Disk Method for the Volume of a Solid of Revolution

A solid of revolution is formed by rotating a curved segment about an axis. A typical problem in calculus is to find the volume of the solid formed by rotating a function y = f(x) around either the y- or x-axis. If the function is revolved around the x-axis, you can find the volume using disk method.

The disk method divides the solid into circular cross-sections (disks) of infinitesimal thickness. The sum of the volumes of these disks is the volume of the solid. The infinite sum of infinitesimally thin disks can be calculated with integrals.

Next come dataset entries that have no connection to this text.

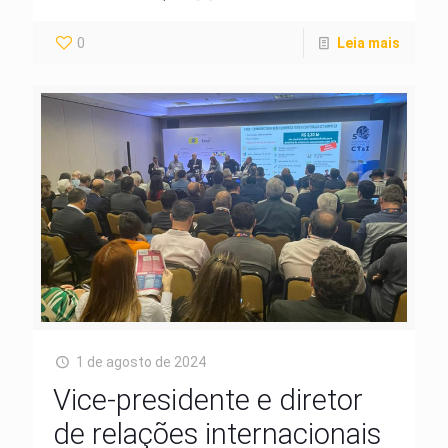
0
Leia mais
1 de agosto de 2024
Vice-presidente e diretor
de relações internacionais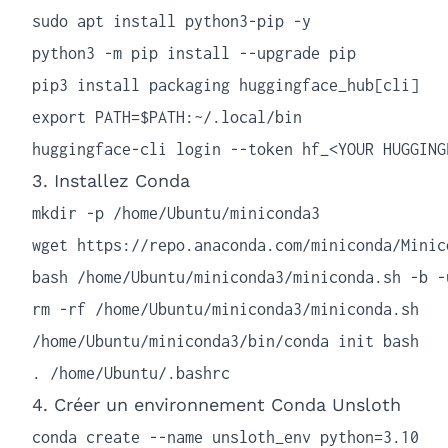
sudo apt install python3-pip -y

python3 -m pip install --upgrade pip

pip3 install packaging huggingface_hub[cli]

export PATH=$PATH:~/.local/bin

huggingface-cli login --token hf_<YOUR HUGGING
3. Installez Conda
mkdir -p /home/Ubuntu/miniconda3

wget https://repo.anaconda.com/miniconda/Minic
bash /home/Ubuntu/miniconda3/miniconda.sh -b -
rm -rf /home/Ubuntu/miniconda3/miniconda.sh

/home/Ubuntu/miniconda3/bin/conda init bash

. /home/Ubuntu/.bashrc
4. Créer un environnement Conda Unsloth
conda create --name unsloth_env python=3.10
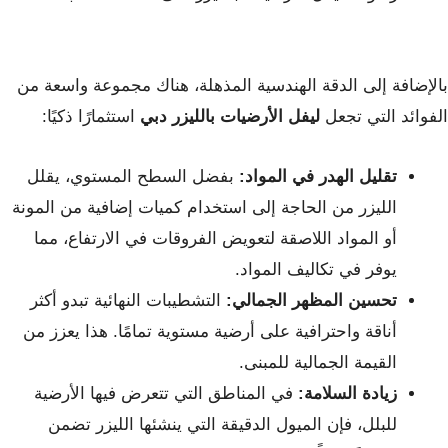
بالإضافة إلى الدقة الهندسية المذهلة، هناك مجموعة واسعة من
الفوائد التي تجعل
ليفل الأرضيات بالليزر دبي
استثمارًا ذكيًا:
تقليل الهدر في المواد:
بفضل السطح المستوي، يقلل
الليزر من الحاجة إلى استخدام كميات إضافية من المونة
أو المواد اللاصقة لتعويض الفروقات في الارتفاع، مما
يوفر في تكاليف المواد.
تحسين المظهر الجمالي:
التشطيبات النهائية تبدو أكثر
أناقة واحترافية على أرضية مستوية تمامًا. هذا يعزز من
القيمة الجمالية للمبنى.
زيادة السلامة:
في المناطق التي تتعرض فيها الأرضية
للبلل، فإن الميول الدقيقة التي ينشئها الليزر تضمن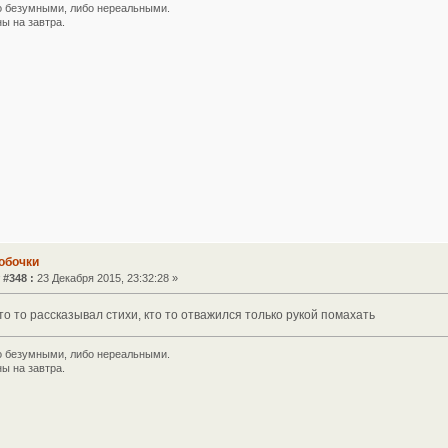
 безумными, либо нереальными.
ы на завтра.
обочки
 #348 :
23 Декабря 2015, 23:32:28 »
кто то рассказывал стихи, кто то отважился только рукой помахать
 безумными, либо нереальными.
ы на завтра.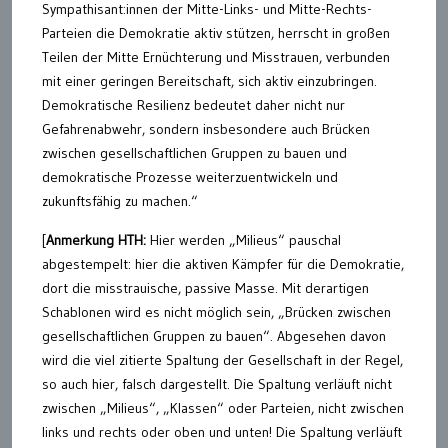
Sympathisant:innen der Mitte-Links- und Mitte-Rechts-
Parteien die Demokratie aktiv stützen, herrscht in großen
Teilen der Mitte Ernüchterung und Misstrauen, verbunden
mit einer geringen Bereitschaft, sich aktiv einzubringen.
Demokratische Resilienz bedeutet daher nicht nur
Gefahrenabwehr, sondern insbesondere auch Brücken
zwischen gesellschaftlichen Gruppen zu bauen und
demokratische Prozesse weiterzuentwickeln und
zukunftsfähig zu machen.“
[
Anmerkung HTH:
Hier werden „Milieus“ pauschal
abgestempelt: hier die aktiven Kämpfer für die Demokratie,
dort die misstrauische, passive Masse. Mit derartigen
Schablonen wird es nicht möglich sein, „Brücken zwischen
gesellschaftlichen Gruppen zu bauen“. Abgesehen davon
wird die viel zitierte Spaltung der Gesellschaft in der Regel,
so auch hier, falsch dargestellt. Die Spaltung verläuft nicht
zwischen „Milieus“, „Klassen“ oder Parteien, nicht zwischen
links und rechts oder oben und unten! Die Spaltung verläuft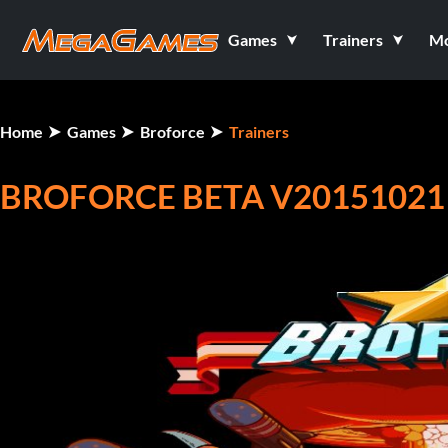
Games
Trainers
M
Home
Games
Broforce
Trainers
BROFORCE BETA V20151021 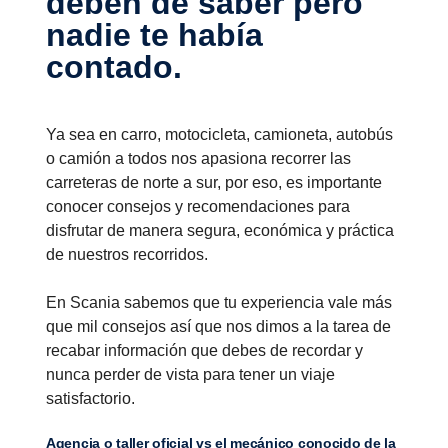
deben de saber pero
nadie te había
contado.
Ya sea en carro, motocicleta, camioneta, autobús
o camión a todos nos apasiona recorrer las
carreteras de norte a sur, por eso, es importante
conocer consejos y recomendaciones para
disfrutar de manera segura, económica y práctica
de nuestros recorridos.
En Scania sabemos que tu experiencia vale más
que mil consejos así que nos dimos a la tarea de
recabar información que debes de recordar y
nunca perder de vista para tener un viaje
satisfactorio.
Agencia o taller oficial vs el mecánico conocido de la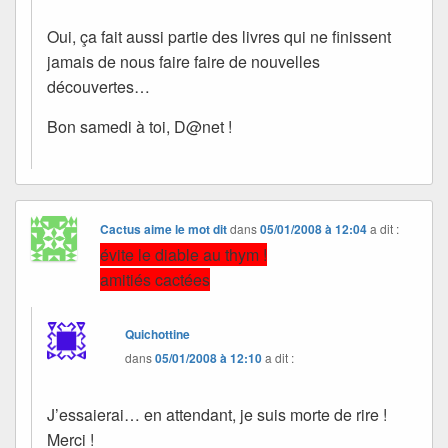
Oui, ça fait aussi partie des livres qui ne finissent
jamais de nous faire faire de nouvelles
découvertes…
Bon samedi à toi, D@net !
Cactus aime le mot dit
dans
05/01/2008 à 12:04
a dit :
évite le diable au thym !
amitiés cactées
Quichottine
dans
05/01/2008 à 12:10
a dit :
J’essaierai… en attendant, je suis morte de rire !
Merci !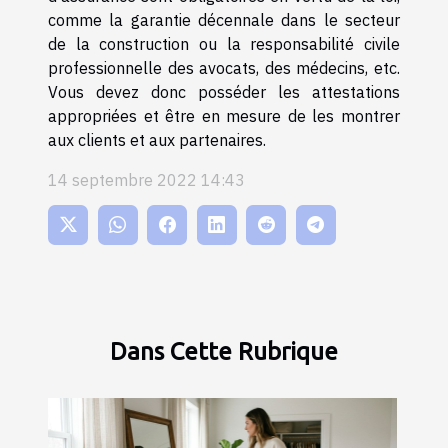
comme la garantie décennale dans le secteur
de la construction ou la responsabilité civile
professionnelle des avocats, des médecins, etc.
Vous devez donc posséder les attestations
appropriées et être en mesure de les montrer
aux clients et aux partenaires.
14 septembre 2022 14:43
Dans Cette Rubrique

The volume integral formula for a curve rotated around the x-axis is

V = ∫πf(x)² dx.

How is this equation derived? First, imagine a solid of rotation and its circular cross-section at an arbitrary point x. Now imagine the very thin disk between x and x + Δx. The radius of this disk is the height of the function at x, so the height is f(x). The thickness of the disk is x + Δx - x = Δx. Thus, the volume of the disk is

π times f(x)² times Δx

As Δx becomes smaller, the sum of these disks approaches the true volume of the solid.

From geometry, we know that the volume of a cone is (π/3)r²h. But we consider a cone to be the solid that results from rotating a line about the x-axis, we can also find its volume using integral calculus.

For instance, consider the line y = 1 - x and consider the segment of this line between x = 0 and x = 1. This segment forms a triangle in the first quadrant. If we rotate this line segment about the x-axis, it forms a cone with a height of 1 and radius of 1. Using the geometry formula, we compute that its volume is π/3.

Using calculus, we set up the integral ∫π(1-x)² dx evaluated from 0 to 1.

∫π(1-x)² dx = ∫π(1 - 2x + x²) dx

= π[x - x² + (1/3)x³]

= π[1 - 1² + (1/3)1³] - π[0 - 0² + (1/3)0³]

= π/3

So as you can see the calculus formula matches the geometry formula.